Respiratory Disease
Selected Papers from the 1999 Society for Academic Emergency Medicine Meetings
CONFERENCE COVERAGE
Respiratory Disease
What Route for Dexamethasone in Croup?
Rittichier and colleagues ask the simple question, "why not the PO route for dexamethasone in croup?" Patients with moderate croup (history or presence of stridor) were randomized to intramuscular or oral dexamethasone at 0.6 mg/kg to a maximum of 8.0 mg. Telephone follow-up demonstrated similar outcomes in each group—half were resolved, about one-third returned for re-evaluation, and one-tenth needed either more steroids, nebulized epinephrine, or admission. No adverse sequelae were reported for either group.

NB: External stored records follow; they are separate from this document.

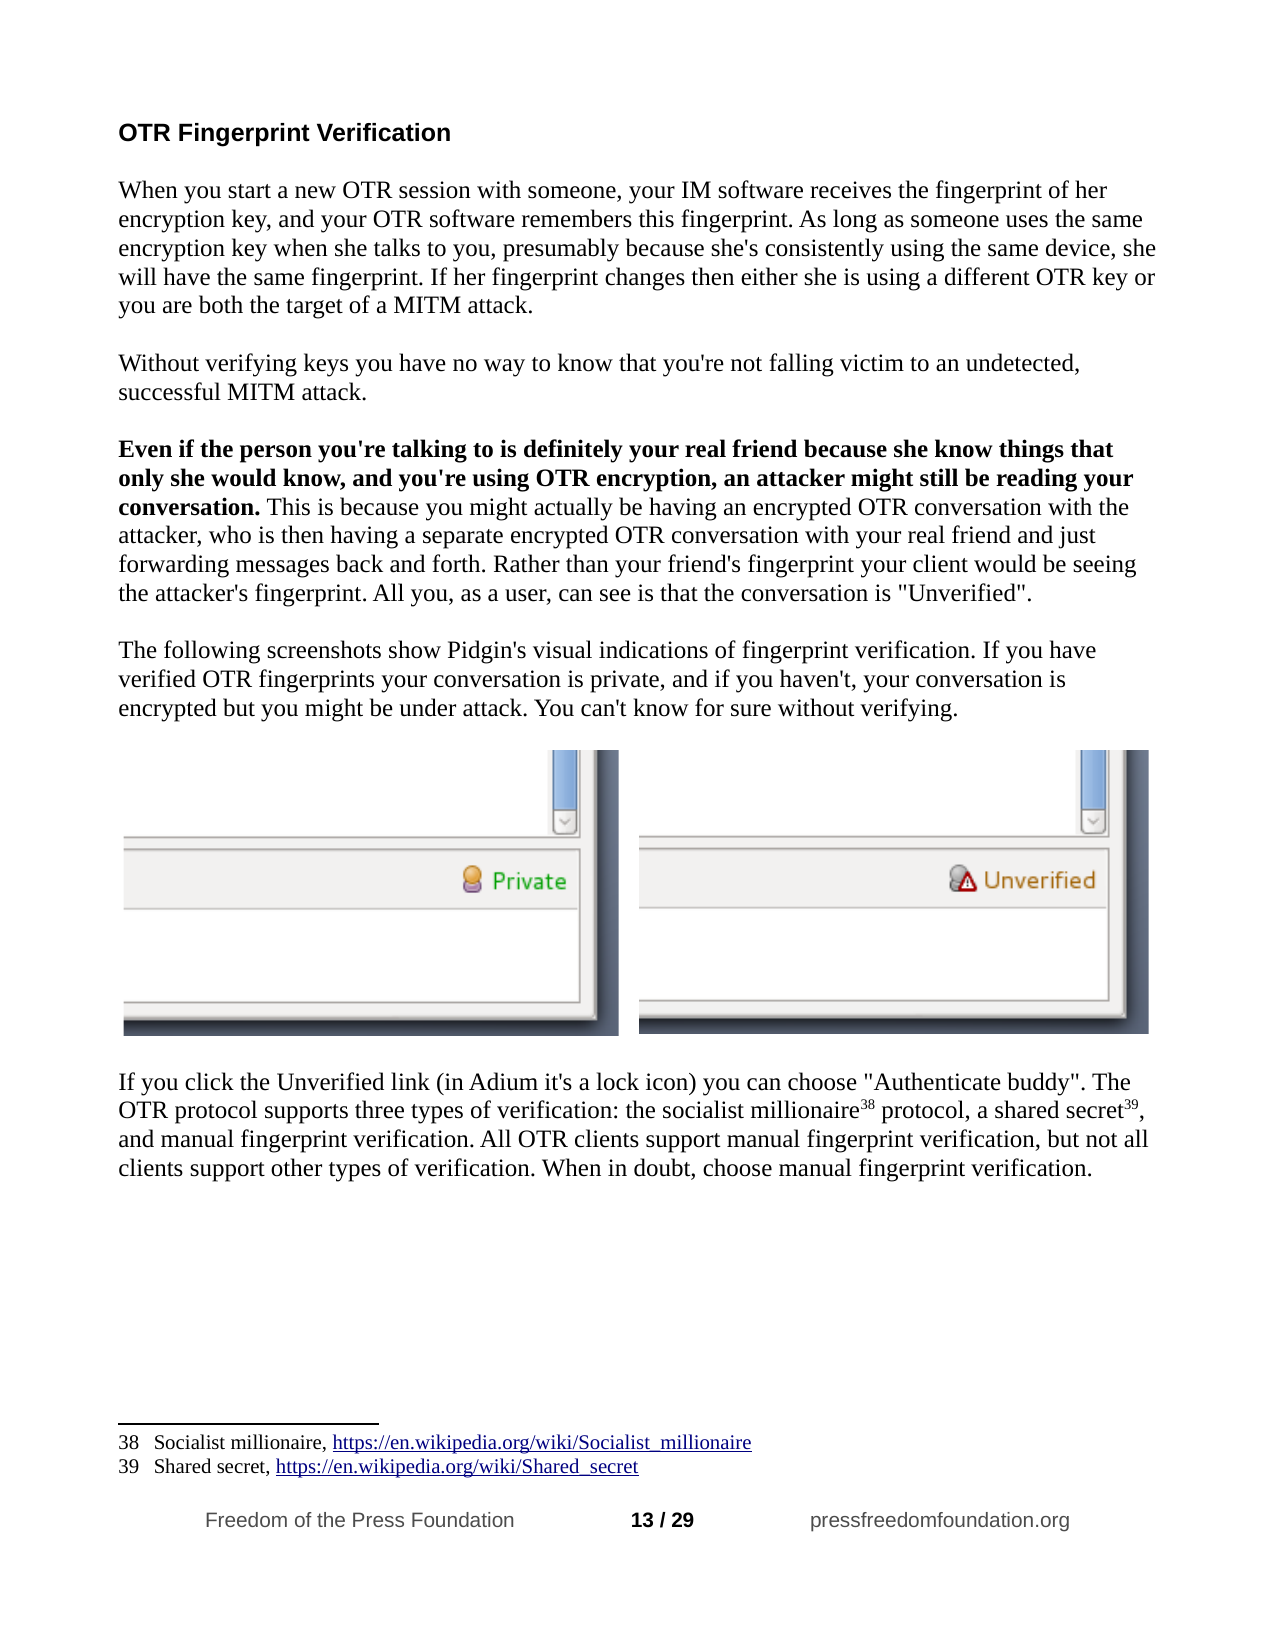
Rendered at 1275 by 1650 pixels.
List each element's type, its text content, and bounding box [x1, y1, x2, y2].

text Without verifying keys you have no way to know that you're not falling victim to an undetected, successful MITM attack. [118, 348, 1157, 406]
text Socialist millionaire, https://en.wikipedia.org/wiki/Socialist_millionaire [118, 1430, 1157, 1454]
picture [639, 750, 1149, 1034]
text Shared secret, https://en.wikipedia.org/wiki/Shared_secret [118, 1454, 1157, 1478]
text OTR Fingerprint Verification [118, 118, 1157, 147]
picture [123, 750, 619, 1036]
text When you start a new OTR session with someone, your IM software receives the fingerprint of her encryption key, and your OTR software remembers this fingerprint. As long as someone uses the same encryption key when she talks to you, presumably because she's consistently using the same device, she will have the same fingerprint. If her fingerprint changes then either she is using a different OTR key or you are both the target of a MITM attack. [118, 176, 1157, 319]
text If you click the Unverified link (in Adium it's a lock icon) you can choose "Authenticate buddy". The OTR protocol supports three types of verification: the socialist millionaire protocol, a shared secret, and manual fingerprint verification. All OTR clients support manual fingerprint verification, but not all clients support other types of verification. When in doubt, choose manual fingerprint verification. [118, 1067, 1157, 1182]
text Even if the person you're talking to is definitely your real friend because she know things that only she would know, and you're using OTR encryption, an attacker might still be reading your conversation. This is because you might actually be having an encrypted OTR conversation with the attacker, who is then having a separate encrypted OTR conversation with your real friend and just forwarding messages back and forth. Rather than your friend's fingerprint your client would be seeing the attacker's fingerprint. All you, as a user, can see is that the conversation is "Unverified". [118, 434, 1157, 607]
text The following screenshots show Pidgin's visual indications of fingerprint verification. If you have verified OTR fingerprints your conversation is private, and if you haven't, your conversation is encrypted but you might be under attack. You can't know for sure without verifying. [118, 636, 1157, 722]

Comment by Richard Hamilton, MD, FAAEM, ABMT
This study is simple in design and end point. Of course, since no difference was found, I look forward to the power analysis in the completed paper. However, the differences in absolute terms were so minimal, I believe that the oral route is essentially the same as intramuscular in efficacy. These are the kinds of studies that help me see patients faster and more confidently. While I have always used oral prednisone for asthmatics, I have only rarely used oral dexamethasone. The savings in effort and avoiding needless injection makes this a study that shapes my practice—well done, and bring on the winter! (Source: Rittichier KK, et al. Outpatient treatment of moderate croup with dexamethasone: Intramuscular versus oral dosing [abstract]. Acad Emerg Med 1999;6:493.)

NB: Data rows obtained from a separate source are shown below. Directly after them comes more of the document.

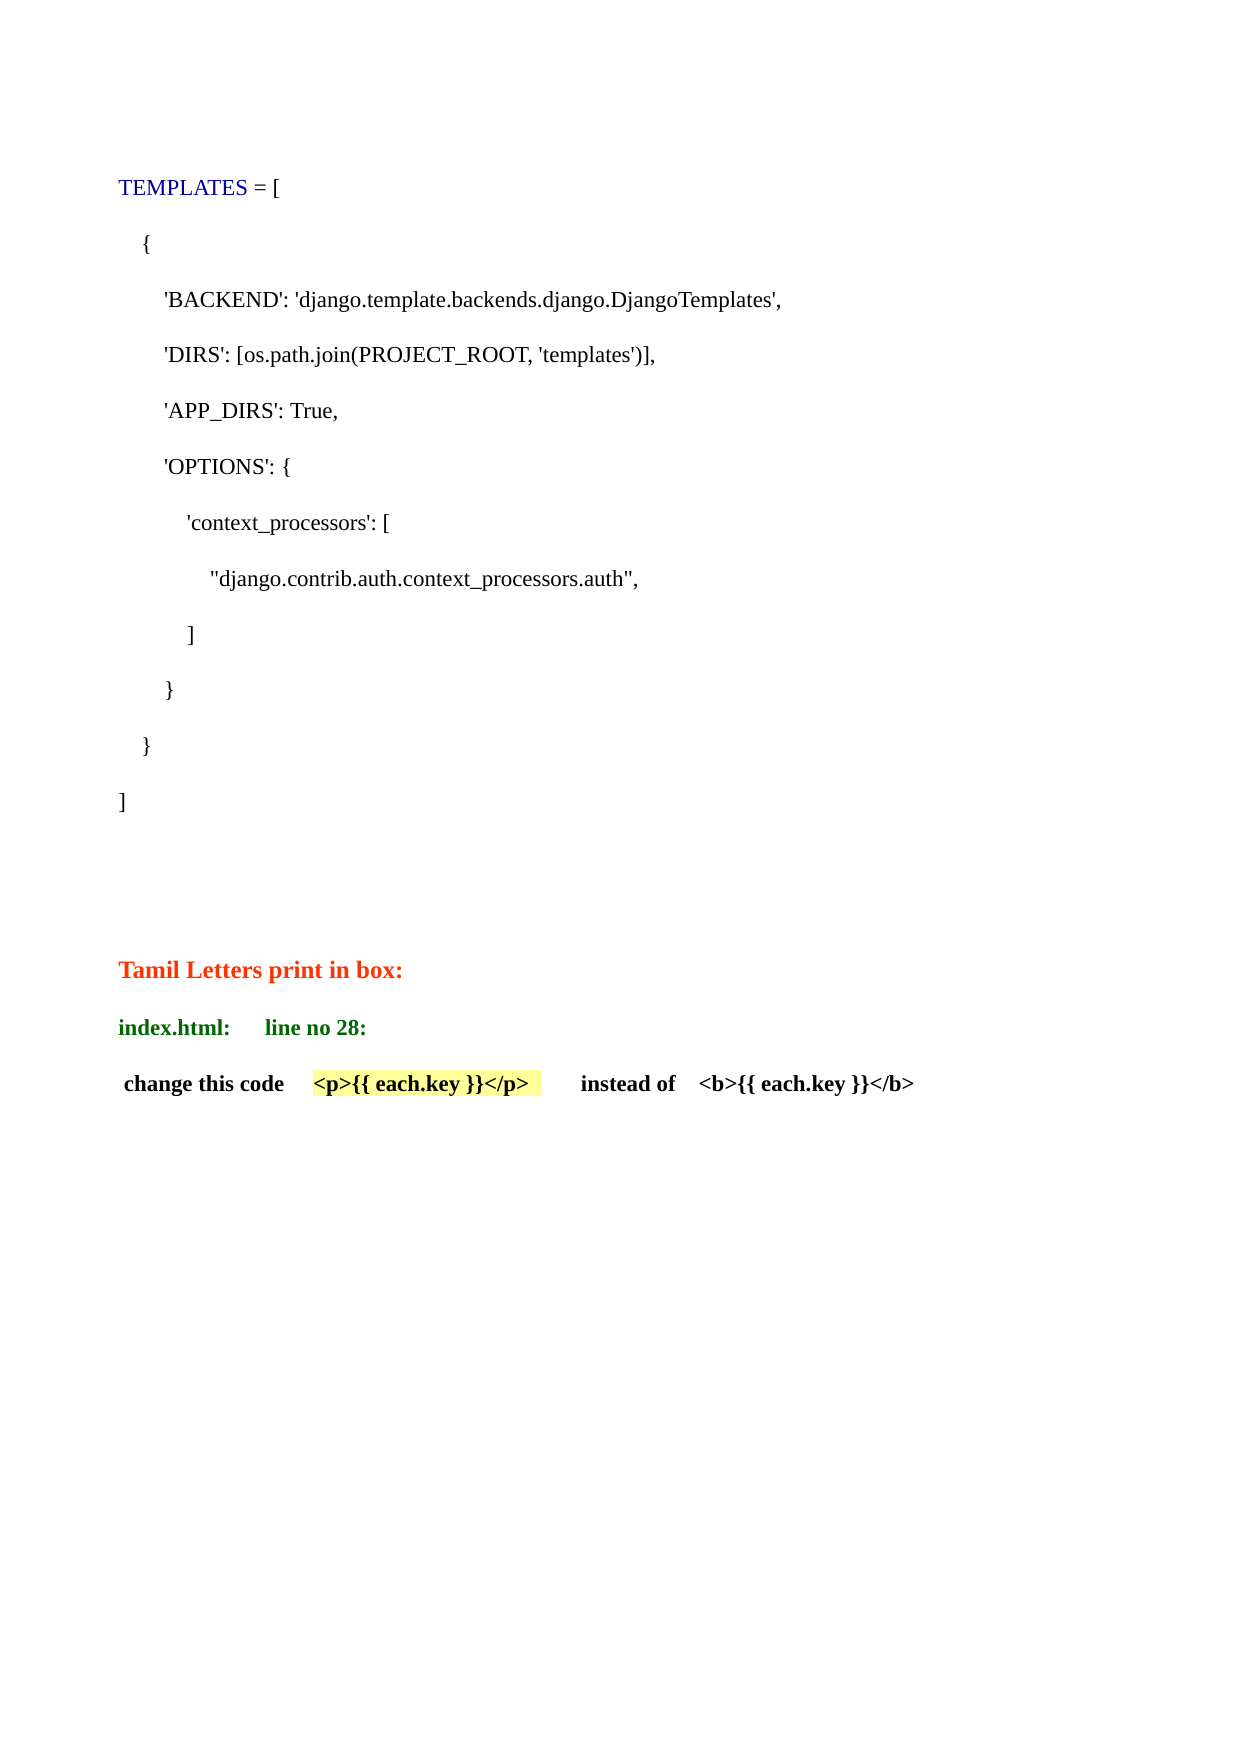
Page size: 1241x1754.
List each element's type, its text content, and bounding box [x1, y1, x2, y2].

text Tamil Letters print in box: [118, 956, 1122, 984]
text change this code <p>{{ each.key }}</p> instead of <b>{{ each.key }}</b> [118, 1070, 1122, 1096]
text } [118, 676, 1122, 703]
text 'DIRS': [os.path.join(PROJECT_ROOT, 'templates')], [118, 341, 1122, 368]
text index.html: line no 28: [118, 1014, 1122, 1040]
text 'APP_DIRS': True, [118, 397, 1122, 424]
text } [118, 732, 1122, 759]
text 'context_processors': [ [118, 509, 1122, 535]
text ] [118, 621, 1122, 647]
text 'BACKEND': 'django.template.backends.django.DjangoTemplates', [118, 286, 1122, 312]
text { [118, 230, 1122, 256]
text TEMPLATES = [ [118, 174, 1122, 200]
text ] [118, 788, 1122, 814]
text "django.contrib.auth.context_processors.auth", [118, 565, 1122, 591]
text 'OPTIONS': { [118, 453, 1122, 479]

Magnesium Sulfate and Asthma
Alter and associates reviewed 164 papers on magnesium sulfate and asthma. They performed a meta-analysis on seven trials that specifically studied the use of a 1.2-2.0 gram bolus of magnesium sulfate on spirometric function in acute bronchospasm. Magnesium sulfate improved spirometric functions by one-quarter of a standard deviation. In addition, there were no serious adverse events.

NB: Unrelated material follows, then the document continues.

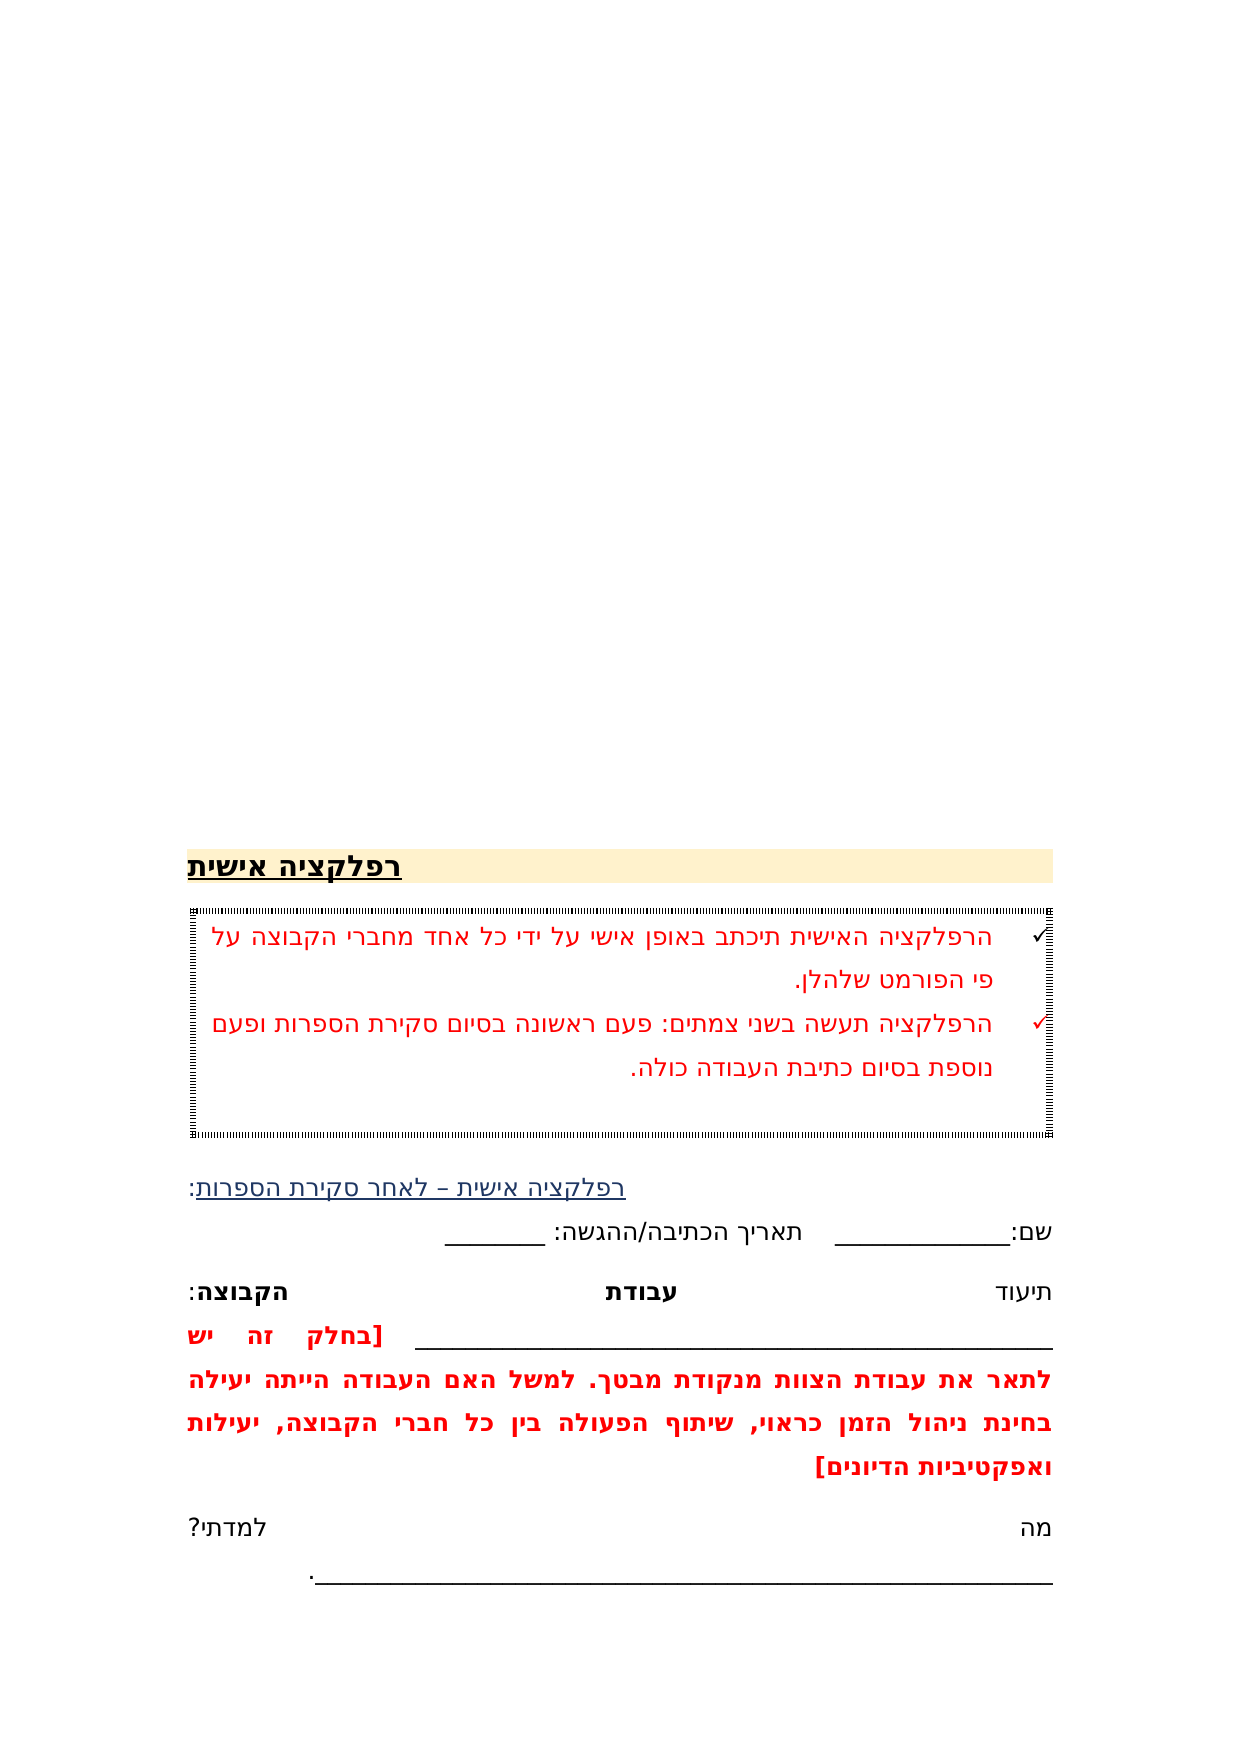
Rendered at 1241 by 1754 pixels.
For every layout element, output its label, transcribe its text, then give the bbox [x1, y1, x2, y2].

Comment by Richard Hamilton, MD
The authors’ effort to make statistical sense of the studies done for magnesium in asthma is laudable. I have never routinely used magnesium in asthma because I have never been convinced of its efficacy. Admittedly, the central problem with clinical asthma studies is the end point. In every case, we are forced to accept surrogate markers of improvement, such as better peak flow rates or hospital discharge. I remain convinced that we achieve better clinical outcomes when we maximize b2 agonist and corticosteroid therapy. Nonetheless, in this meta-analysis, magnesium appears to provide a small benefit in spirometric function as a surrogate marker for asthma severity and may be clinically useful without serious harm. (Source: Alter HJ, et al. Intravenous magnesium sulfate as an effective adjuvant in acute bronchospasm: A meta-analysis [abstract]. Acad Emerg Med 1999;6:521.)
The meta-analysis by Alter et al on the use of magnesium sulfate in acute asthma showed:
a. no advantage in the magnesium-treated patients.
b. no serious adverse effects.
c. an increase in spirometric function only in those patients with adverse effects.
d. improved spirometric function if the magnesium was delivered by aerosol.